I arrived at this limit when evaluating some residues. Wolfram Alpha tells me it is equal to $-1/6$. But this is such a complicated expression, how would one go about working out the limit? Since each term in the numerator goes to $0$ at the limit, I separated them and tried to use L'Hopital, but this does not work because we get something like $\frac{finite}0-\frac{finite}0$ which is basically $\infty-\infty$. This is not helpful to me.

How can I do it?

Answer 1

By doing what you did, you have essentially seen that you can't take the limits separately - take them together and you'll get another expression on the numerator which still goes to $0$. Then apply L'Hopital twice more and you're there.
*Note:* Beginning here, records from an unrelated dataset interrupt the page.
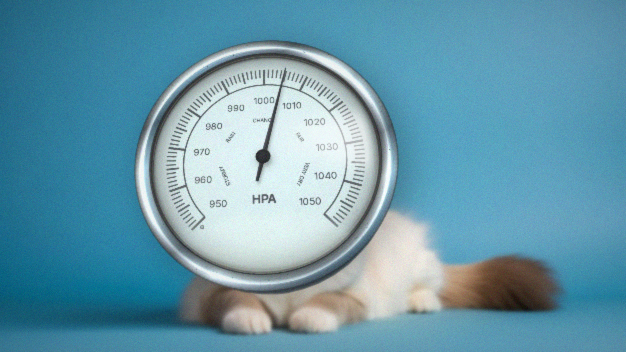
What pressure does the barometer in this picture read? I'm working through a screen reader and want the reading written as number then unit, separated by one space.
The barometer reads 1005 hPa
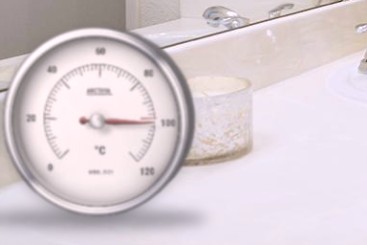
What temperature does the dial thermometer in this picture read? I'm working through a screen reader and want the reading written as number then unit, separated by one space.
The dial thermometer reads 100 °C
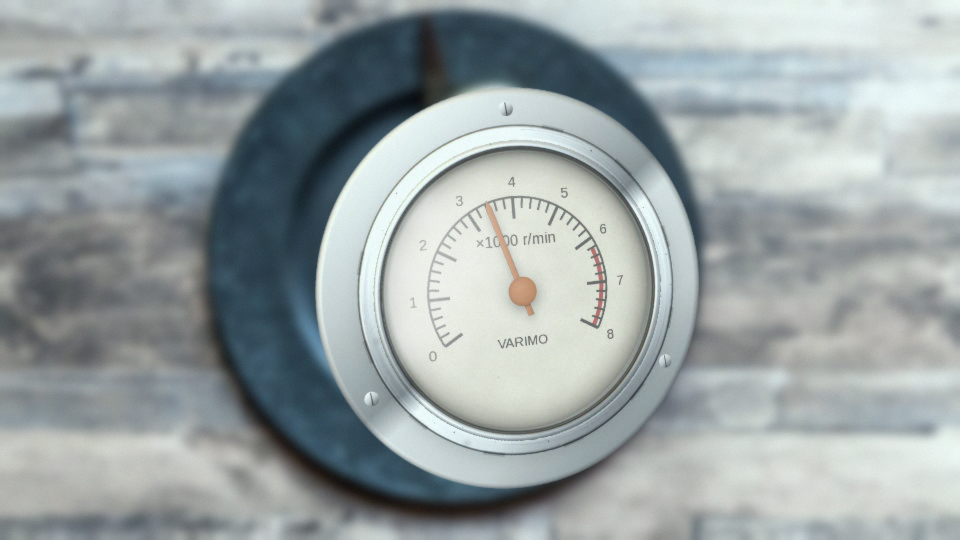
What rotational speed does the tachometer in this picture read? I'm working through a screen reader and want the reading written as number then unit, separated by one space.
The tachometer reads 3400 rpm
After the first L'hopital application you should get $$\lim_{h\to0}\left\{\frac{(1+h)(e^h+1)+he^h-4e^h+2}{-3(1-e^t)^2}\right\}$$Notice the numerator goes to $2+0-4+2=0$ at the limit, as you want.

Answer 2

The Taylor series of the numerator at $0$ begins with $\frac{h^3}6$, whereas the Taylor series of the denominator at $0$ begins with $-h^3$ (obviously). Therefore, the limit at $0$ is $-\frac{1}6$.

Answer 3

Note that $$\frac{h e^{h}(e^{h}+1)+2(1-e^h)e^h}{(1-e^h)^3}=\frac{h e^{h}(e^{h}+1)+2(1-e^h)e^h}{ h^3 }\frac{h^3}{(1-e^h)^3} =e^h\frac{he^{h}+h+2-2e^h}{ h^3 }\left(\frac{h}{1-e^h}\right)^3\to1\cdot \frac 16\cdot(-1)=-\frac16$$

indeed by l'Hopital

$$\lim_{h\to 0}\frac{he^{h}+h+2-2e^h}{ h^3 }=\lim_{h\to 0}\frac{he^h+e^h+1-2e^h}{3h^2}=\lim_{h\to 0}\frac{he^h+e^h-e^h}{6h}=\lim_{h\to 0}\frac{e^h}{6}=\frac16$$